SOURCE DATA »
---+---
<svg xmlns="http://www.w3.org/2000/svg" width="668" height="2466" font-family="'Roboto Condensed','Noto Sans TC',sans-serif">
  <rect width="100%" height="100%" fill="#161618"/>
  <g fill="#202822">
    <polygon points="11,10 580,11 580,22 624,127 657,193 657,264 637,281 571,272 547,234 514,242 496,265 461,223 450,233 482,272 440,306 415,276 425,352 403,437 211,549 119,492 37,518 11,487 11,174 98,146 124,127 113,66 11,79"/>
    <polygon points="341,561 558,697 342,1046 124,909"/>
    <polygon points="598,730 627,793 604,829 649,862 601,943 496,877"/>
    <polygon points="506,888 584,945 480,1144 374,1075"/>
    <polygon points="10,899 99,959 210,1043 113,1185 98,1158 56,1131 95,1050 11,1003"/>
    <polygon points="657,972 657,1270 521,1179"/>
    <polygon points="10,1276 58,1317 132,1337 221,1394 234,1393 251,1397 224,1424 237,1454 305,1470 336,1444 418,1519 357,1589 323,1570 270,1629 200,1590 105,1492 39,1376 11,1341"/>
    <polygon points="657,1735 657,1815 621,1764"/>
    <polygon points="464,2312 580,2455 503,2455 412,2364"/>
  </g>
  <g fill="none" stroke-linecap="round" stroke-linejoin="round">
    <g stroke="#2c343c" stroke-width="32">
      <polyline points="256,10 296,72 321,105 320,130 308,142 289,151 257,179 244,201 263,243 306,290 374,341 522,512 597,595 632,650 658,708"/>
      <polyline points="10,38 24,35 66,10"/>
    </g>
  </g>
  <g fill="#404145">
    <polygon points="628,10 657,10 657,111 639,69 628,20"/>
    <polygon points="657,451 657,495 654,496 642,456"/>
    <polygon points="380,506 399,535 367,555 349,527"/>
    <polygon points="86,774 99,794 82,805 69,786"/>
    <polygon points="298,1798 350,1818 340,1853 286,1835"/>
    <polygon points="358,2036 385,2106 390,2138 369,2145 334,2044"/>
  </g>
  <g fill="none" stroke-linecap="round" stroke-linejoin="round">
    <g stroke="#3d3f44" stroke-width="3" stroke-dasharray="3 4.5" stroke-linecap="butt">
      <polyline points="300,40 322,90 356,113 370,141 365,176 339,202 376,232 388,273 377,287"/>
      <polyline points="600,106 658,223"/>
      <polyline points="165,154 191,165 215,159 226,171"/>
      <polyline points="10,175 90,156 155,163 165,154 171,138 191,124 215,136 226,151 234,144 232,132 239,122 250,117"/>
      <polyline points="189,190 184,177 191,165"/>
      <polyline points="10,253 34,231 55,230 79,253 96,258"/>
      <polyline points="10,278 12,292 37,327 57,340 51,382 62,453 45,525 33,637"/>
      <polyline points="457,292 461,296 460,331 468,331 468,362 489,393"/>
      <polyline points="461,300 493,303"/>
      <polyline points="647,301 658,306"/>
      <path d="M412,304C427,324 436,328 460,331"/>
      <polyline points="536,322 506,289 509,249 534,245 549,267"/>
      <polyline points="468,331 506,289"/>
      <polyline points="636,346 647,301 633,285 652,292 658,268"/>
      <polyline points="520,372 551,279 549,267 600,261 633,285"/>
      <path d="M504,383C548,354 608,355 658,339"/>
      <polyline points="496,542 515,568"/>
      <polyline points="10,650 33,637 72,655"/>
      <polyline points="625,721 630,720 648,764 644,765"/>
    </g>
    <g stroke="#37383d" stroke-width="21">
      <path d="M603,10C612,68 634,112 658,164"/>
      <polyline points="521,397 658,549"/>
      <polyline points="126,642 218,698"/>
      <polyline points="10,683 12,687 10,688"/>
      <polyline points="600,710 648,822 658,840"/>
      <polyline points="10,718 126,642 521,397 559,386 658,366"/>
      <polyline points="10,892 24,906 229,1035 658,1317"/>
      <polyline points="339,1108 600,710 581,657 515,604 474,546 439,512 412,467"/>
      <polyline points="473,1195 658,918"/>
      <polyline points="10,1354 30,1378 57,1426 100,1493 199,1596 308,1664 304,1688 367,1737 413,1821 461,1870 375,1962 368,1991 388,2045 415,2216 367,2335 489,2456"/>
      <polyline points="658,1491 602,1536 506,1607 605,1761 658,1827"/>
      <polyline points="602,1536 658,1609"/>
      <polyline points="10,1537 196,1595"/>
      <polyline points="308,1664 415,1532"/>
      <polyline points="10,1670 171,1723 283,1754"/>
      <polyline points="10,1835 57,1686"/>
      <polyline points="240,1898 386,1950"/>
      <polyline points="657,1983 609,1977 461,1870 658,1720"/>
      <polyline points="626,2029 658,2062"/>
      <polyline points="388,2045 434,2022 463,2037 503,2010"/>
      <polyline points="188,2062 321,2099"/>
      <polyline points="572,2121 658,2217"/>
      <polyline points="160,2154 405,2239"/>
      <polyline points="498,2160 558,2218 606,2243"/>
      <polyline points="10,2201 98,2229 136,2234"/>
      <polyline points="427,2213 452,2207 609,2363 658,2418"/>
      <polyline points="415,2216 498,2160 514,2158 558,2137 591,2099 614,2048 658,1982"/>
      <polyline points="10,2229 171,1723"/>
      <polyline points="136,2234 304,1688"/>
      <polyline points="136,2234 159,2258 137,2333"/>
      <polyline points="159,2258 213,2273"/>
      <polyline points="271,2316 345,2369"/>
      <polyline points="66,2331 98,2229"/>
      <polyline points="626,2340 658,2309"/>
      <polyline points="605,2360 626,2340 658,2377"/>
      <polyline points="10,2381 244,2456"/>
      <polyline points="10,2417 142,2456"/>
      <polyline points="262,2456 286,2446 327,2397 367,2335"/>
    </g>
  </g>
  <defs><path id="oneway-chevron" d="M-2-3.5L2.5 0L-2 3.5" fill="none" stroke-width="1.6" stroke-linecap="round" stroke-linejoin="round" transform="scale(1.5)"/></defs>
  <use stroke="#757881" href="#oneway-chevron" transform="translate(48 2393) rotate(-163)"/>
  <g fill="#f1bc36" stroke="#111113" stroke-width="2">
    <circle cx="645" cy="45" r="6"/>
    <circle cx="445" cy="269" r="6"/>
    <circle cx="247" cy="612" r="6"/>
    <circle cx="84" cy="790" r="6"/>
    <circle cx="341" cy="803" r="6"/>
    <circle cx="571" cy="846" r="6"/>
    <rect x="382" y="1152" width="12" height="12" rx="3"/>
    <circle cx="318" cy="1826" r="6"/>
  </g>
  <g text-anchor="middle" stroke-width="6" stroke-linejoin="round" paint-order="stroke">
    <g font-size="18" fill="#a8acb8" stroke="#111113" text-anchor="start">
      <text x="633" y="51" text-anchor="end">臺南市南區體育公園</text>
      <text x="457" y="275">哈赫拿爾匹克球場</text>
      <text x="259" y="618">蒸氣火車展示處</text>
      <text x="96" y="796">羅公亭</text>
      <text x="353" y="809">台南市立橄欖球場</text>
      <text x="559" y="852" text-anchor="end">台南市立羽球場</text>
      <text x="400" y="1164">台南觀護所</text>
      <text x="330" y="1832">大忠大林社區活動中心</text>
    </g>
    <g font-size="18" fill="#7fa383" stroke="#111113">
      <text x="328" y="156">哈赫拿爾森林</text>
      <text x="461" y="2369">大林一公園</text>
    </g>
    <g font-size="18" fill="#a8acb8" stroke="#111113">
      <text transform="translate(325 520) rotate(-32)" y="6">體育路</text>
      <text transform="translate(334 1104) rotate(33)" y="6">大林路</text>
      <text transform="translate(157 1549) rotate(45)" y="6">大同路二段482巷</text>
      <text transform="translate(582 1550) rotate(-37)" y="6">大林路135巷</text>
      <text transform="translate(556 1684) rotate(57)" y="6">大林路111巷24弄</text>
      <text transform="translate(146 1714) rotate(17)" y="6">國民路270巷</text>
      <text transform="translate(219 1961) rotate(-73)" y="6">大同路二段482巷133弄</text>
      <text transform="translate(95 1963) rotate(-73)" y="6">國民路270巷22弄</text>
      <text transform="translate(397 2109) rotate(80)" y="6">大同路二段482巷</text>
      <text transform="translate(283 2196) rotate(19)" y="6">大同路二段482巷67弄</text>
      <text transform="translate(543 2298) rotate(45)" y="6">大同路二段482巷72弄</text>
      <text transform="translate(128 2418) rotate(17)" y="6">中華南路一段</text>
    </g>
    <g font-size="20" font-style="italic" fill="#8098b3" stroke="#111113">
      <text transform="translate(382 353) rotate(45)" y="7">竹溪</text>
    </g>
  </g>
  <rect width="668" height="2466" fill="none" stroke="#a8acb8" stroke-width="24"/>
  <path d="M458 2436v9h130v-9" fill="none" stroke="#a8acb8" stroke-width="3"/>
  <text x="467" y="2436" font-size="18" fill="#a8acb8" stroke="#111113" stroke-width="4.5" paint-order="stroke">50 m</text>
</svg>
---+---
EXERCISE REQUIREMENTS » List the lines of the material in which the word "linejoin" occurs.

COMPLETED EXERCISE »
  <g fill="none" stroke-linecap="round" stroke-linejoin="round">
  <g fill="none" stroke-linecap="round" stroke-linejoin="round">
  <defs><path id="oneway-chevron" d="M-2-3.5L2.5 0L-2 3.5" fill="none" stroke-width="1.6" stroke-linecap="round" stroke-linejoin="round" transform="scale(1.5)"/></defs>
  <g text-anchor="middle" stroke-width="6" stroke-linejoin="round" paint-order="stroke">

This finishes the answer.